Robert McElroy, qui avait bien évidemment suivi ce match à l’époque, et par conséquent ce jeune méché blond « à la monégasque » , se souvient : « S’il avait très bien joué pendant cette rencontre, il aurait bien pu se voir offrir un contrat ou quelque chose du genre, mais il n’a eu aucun impact et personne ne lui a rien offert. Il n’a jamais joué pour l’équipe première, que ce soit en match amical ou en pré-saison. L’équipe réserve, qui était vraiment bonne… il n’était pas dedans. » Un porte-parole du club, plus direct, confirme également : « Ramsay était à l’essai pendant ce match. Il s’est entraîné avec nous pendant plusieurs mois après cela, mais il s’est blessé. » La blessure au genou. Voilà un point à l’évocation duquel Nessie redresse l’échine. La partie croustillante. Sa préférée. En 2002, à l’occasion d’une interview accordée à Sue Lawley pour l’émission Desert Island Discs de la BBC Radio 4, le gaillard raconte s’être fait virer du club après un arrachement des ligaments du genou : « Jock Wallace, le manager général du club, et Archie Knox, entraîneur de l’équipe première, m’ont appelé dans leur bureau un vendredi matin, dès potron-minet… pour me donner des mauvaises nouvelles. C’était fini pour moi. » Seulement, à l’époque, Knox était entraîneur… de Dundee United : « La première fois que j’ai vu Ramsay, c’était en 1996 quand il a sorti son premier livre ( « Gordon Ramsay’s Passion For Flavour » , ndlr). Mais il ne me connaissait ni d’Adam ni d’Ève puisque l’on ne s’était jamais rencontrés ! »

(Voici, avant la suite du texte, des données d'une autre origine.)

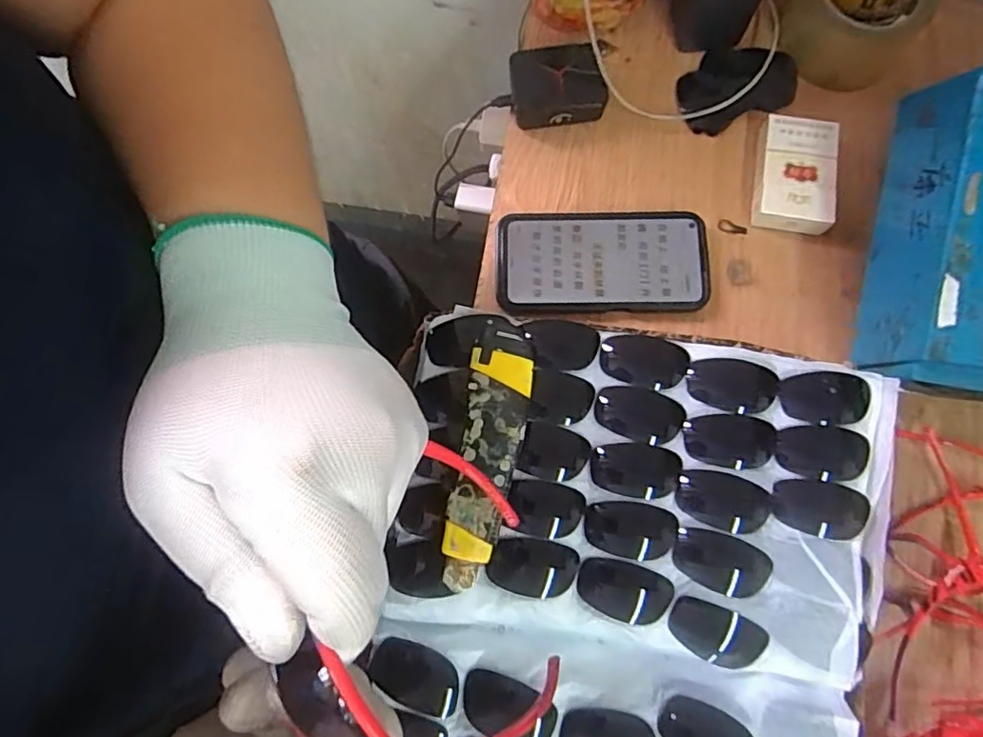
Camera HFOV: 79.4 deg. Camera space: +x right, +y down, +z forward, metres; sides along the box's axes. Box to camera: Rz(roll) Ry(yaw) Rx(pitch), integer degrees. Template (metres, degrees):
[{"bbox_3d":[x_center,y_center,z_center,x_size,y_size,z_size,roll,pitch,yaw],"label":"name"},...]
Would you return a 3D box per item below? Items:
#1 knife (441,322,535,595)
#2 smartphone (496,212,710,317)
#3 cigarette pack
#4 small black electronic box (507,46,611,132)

Autre exemple : John Hagart, bras droit de Jock Wallace en ces temps-là, déclarait en 2009 au News of the World « ne pas se souvenir du tout de Gordon Ramsay être aux Rangers » . Comme quoi, savoir farcir avec délice un poulet à l’espagnole ne permet pas toujours de lâcher avec succès des coups du sombrero sur les pelouses de football. Alors à défaut d’avoir percé dans le ballon rond, Gordon Ramsay se secoue les miches une fois tous les deux ans dans les matchs de bienfaisance du Soccer Aid, où deux équipes de célébrités et anciens joueurs professionnels, représentant l’Angleterre et le reste du monde, échangent le cuir. L’homme aux couteaux en céramique, latéral gauche offensif à la Marcelo sans les boucles, a même été promu vice-capitaine pour l’édition 2014, coaché alors par José Mourinho. L’affinité paraît évidente. Encore quelque chose que Nessie ne comprend pas. Comment l’un de ces hommes en short et chaussettes hautes à la démarche chaloupée peut-il lui faire de l’ombre, à elle, la grande créature ? Le crâne posé sur ses puissantes nageoires pectorales, la bête lâche une bulle. Il est temps de remonter. Elle vient d’apprendre que Jason Dennayer, prêté au Celtic cette saison, retourne en Angleterre, à Manchester City. Très bien. Il ne s’agirait pas qu’il tente de lui piquer sa place, lui aussi.